[INFORMATION]
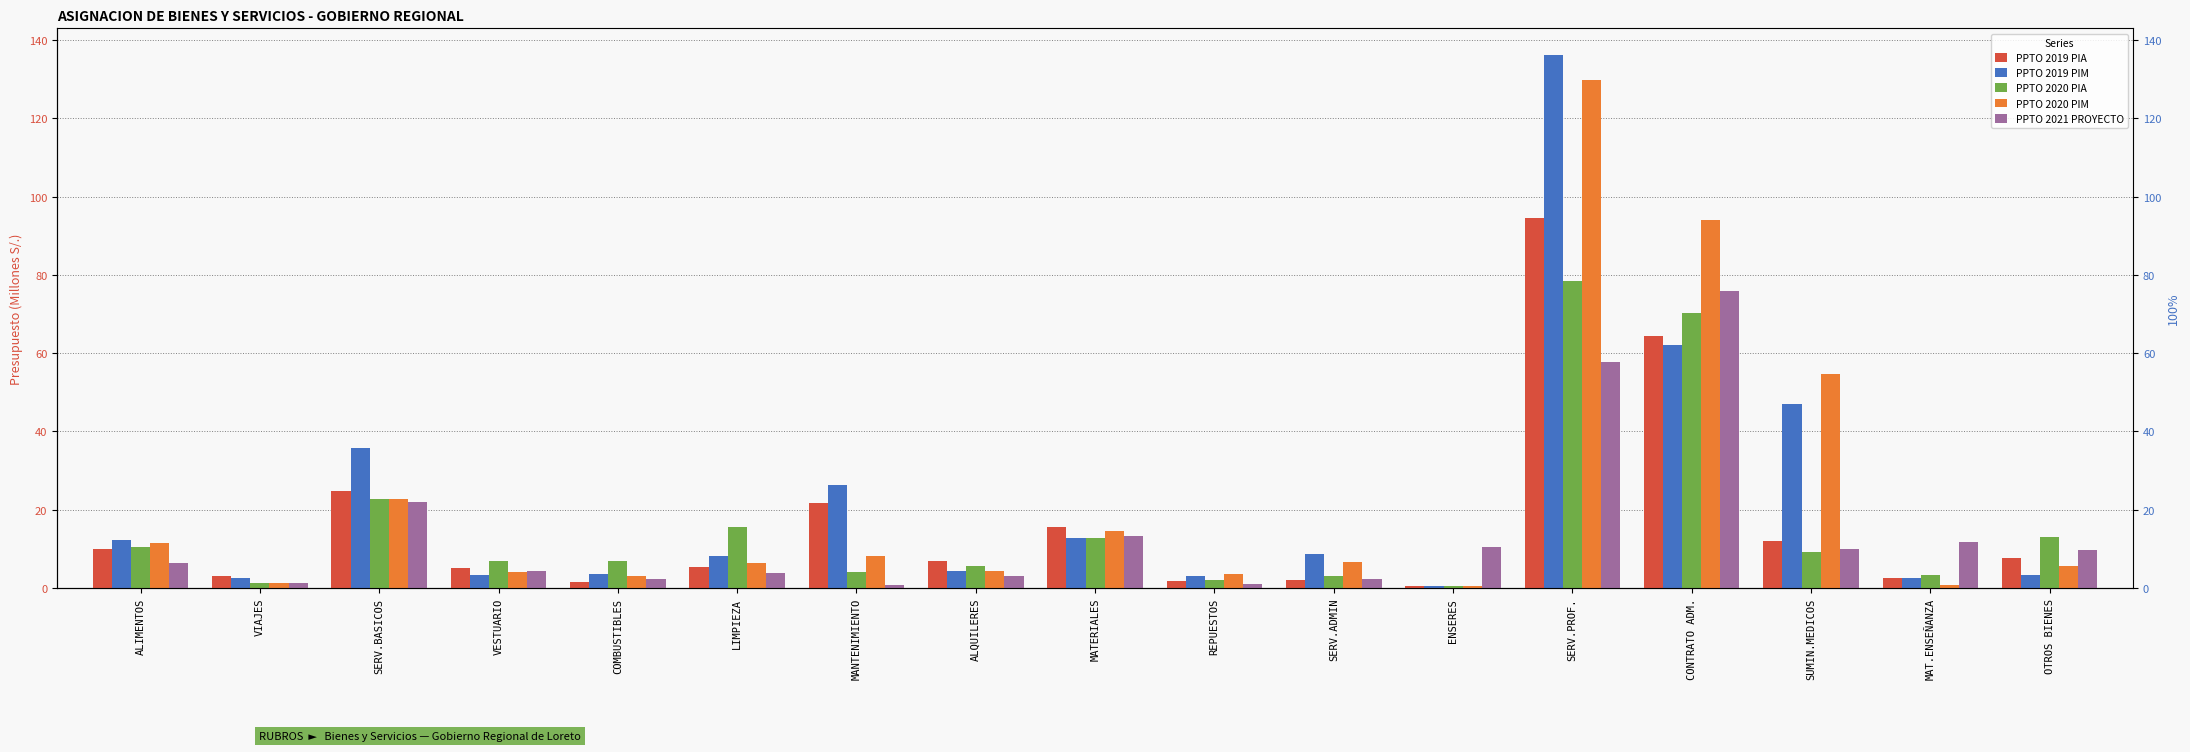

Which has a higher value, SERV.ADMIN or MANTENIMIENTO?

MANTENIMIENTO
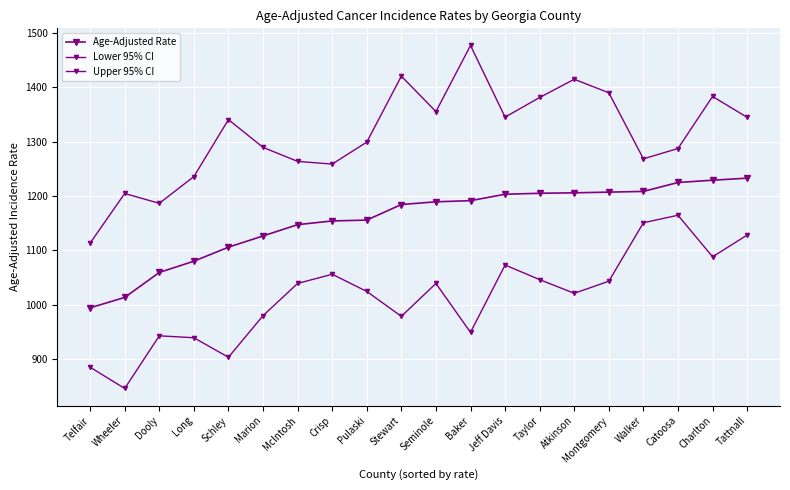

Reading left to right, list all the values displayed in this chart.

Age-Adjusted Rate: 994.4	1013.5	1059.4	1080.1	1105.9	1126.5	1147.3	1154.1	1155.7	1184.3	1189.3	1191.4	1203.2	1205.0	1205.8	1207.1	1208.4	1224.8	1229.0	1232.8
Lower 95% CI: 885.2	846.1	942.9	939.4	903.5	980.0	1039.2	1056.1	1024.5	978.7	1039.2	949.3	1073.1	1046.2	1021.1	1043.3	1150.8	1164.6	1088.2	1128.2
Upper 95% CI: 1113.4	1204.6	1186.5	1235.7	1340.4	1289.4	1263.6	1258.7	1299.0	1420.3	1355.2	1476.7	1345.0	1381.1	1414.6	1389.7	1268.3	1287.3	1383.0	1344.6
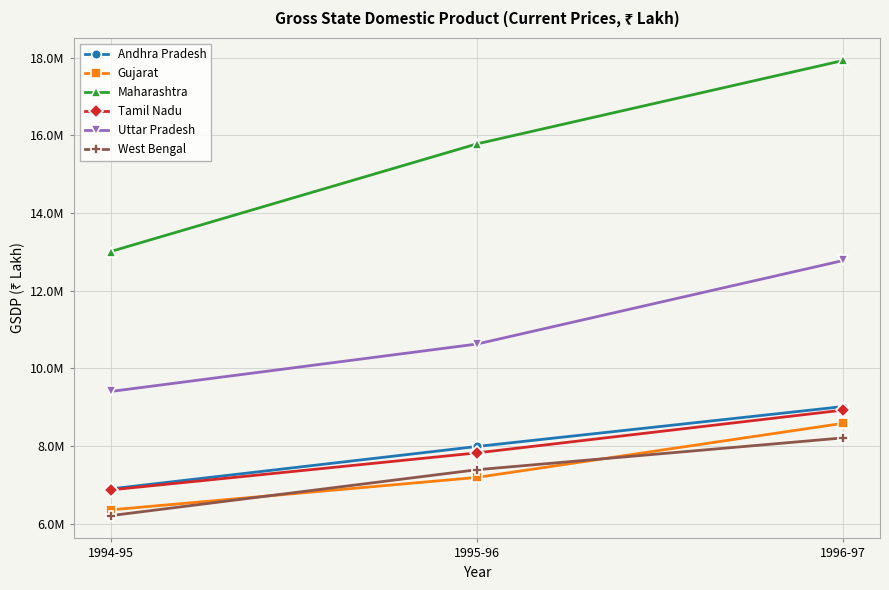

What is the average value of the Andhra Pradesh series?

7964146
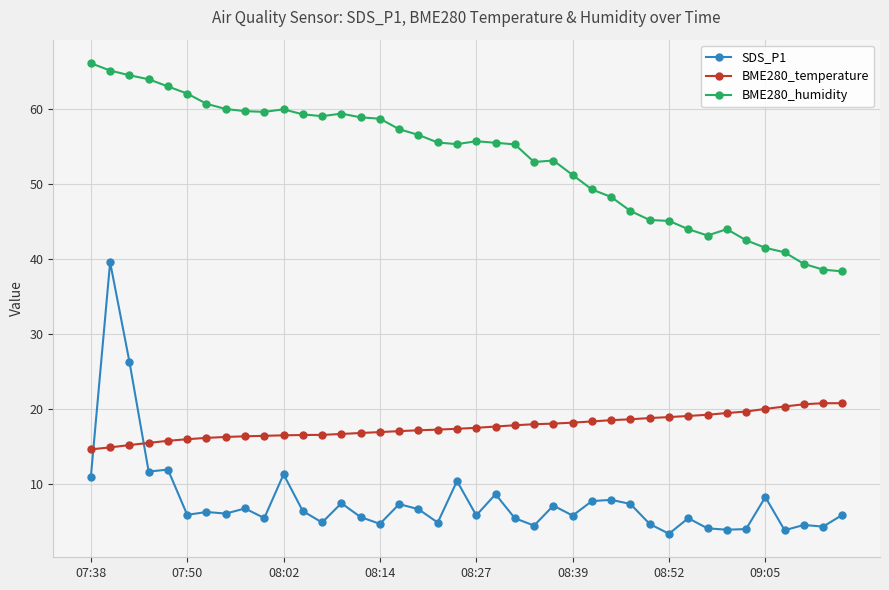

How many lines are shown in the chart?

3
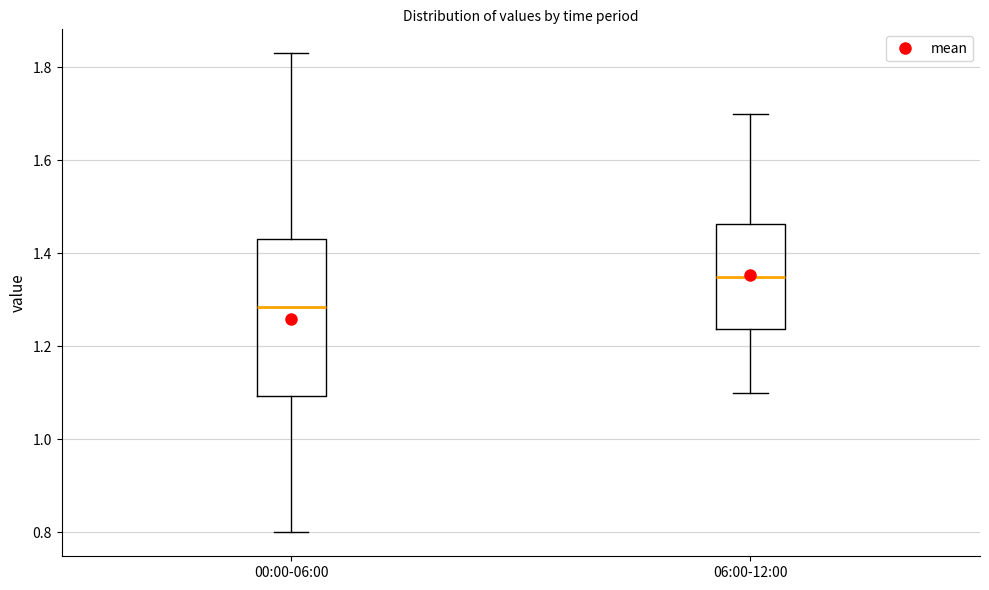

Which box's median line is the highest?

06:00-12:00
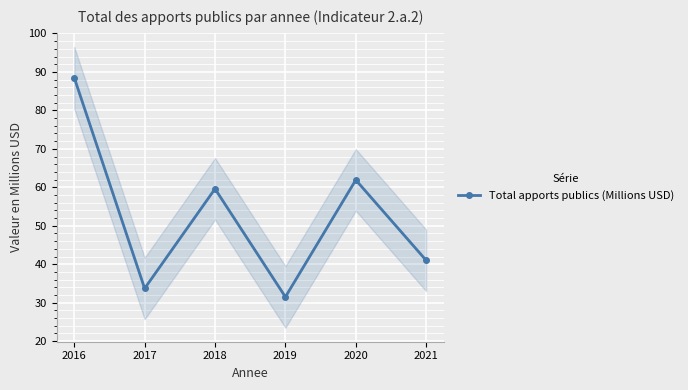

Reading right to left, transcribe all the data shown in this chart.

41.0	61.9	31.5	59.6	33.7	88.5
[/INFORMATION]
**YOUR TASK:** Can you return every line of the records above word for word, leaving out the pictures?

**TASK OUTPUT:**
Which has a higher value, SERV.ADMIN or MANTENIMIENTO?

MANTENIMIENTO

Reading left to right, list all the values displayed in this chart.

Age-Adjusted Rate: 994.4	1013.5	1059.4	1080.1	1105.9	1126.5	1147.3	1154.1	1155.7	1184.3	1189.3	1191.4	1203.2	1205.0	1205.8	1207.1	1208.4	1224.8	1229.0	1232.8
Lower 95% CI: 885.2	846.1	942.9	939.4	903.5	980.0	1039.2	1056.1	1024.5	978.7	1039.2	949.3	1073.1	1046.2	1021.1	1043.3	1150.8	1164.6	1088.2	1128.2
Upper 95% CI: 1113.4	1204.6	1186.5	1235.7	1340.4	1289.4	1263.6	1258.7	1299.0	1420.3	1355.2	1476.7	1345.0	1381.1	1414.6	1389.7	1268.3	1287.3	1383.0	1344.6

What is the average value of the Andhra Pradesh series?

7964146

How many lines are shown in the chart?

3

Which box's median line is the highest?

06:00-12:00

Reading right to left, transcribe all the data shown in this chart.

41.0	61.9	31.5	59.6	33.7	88.5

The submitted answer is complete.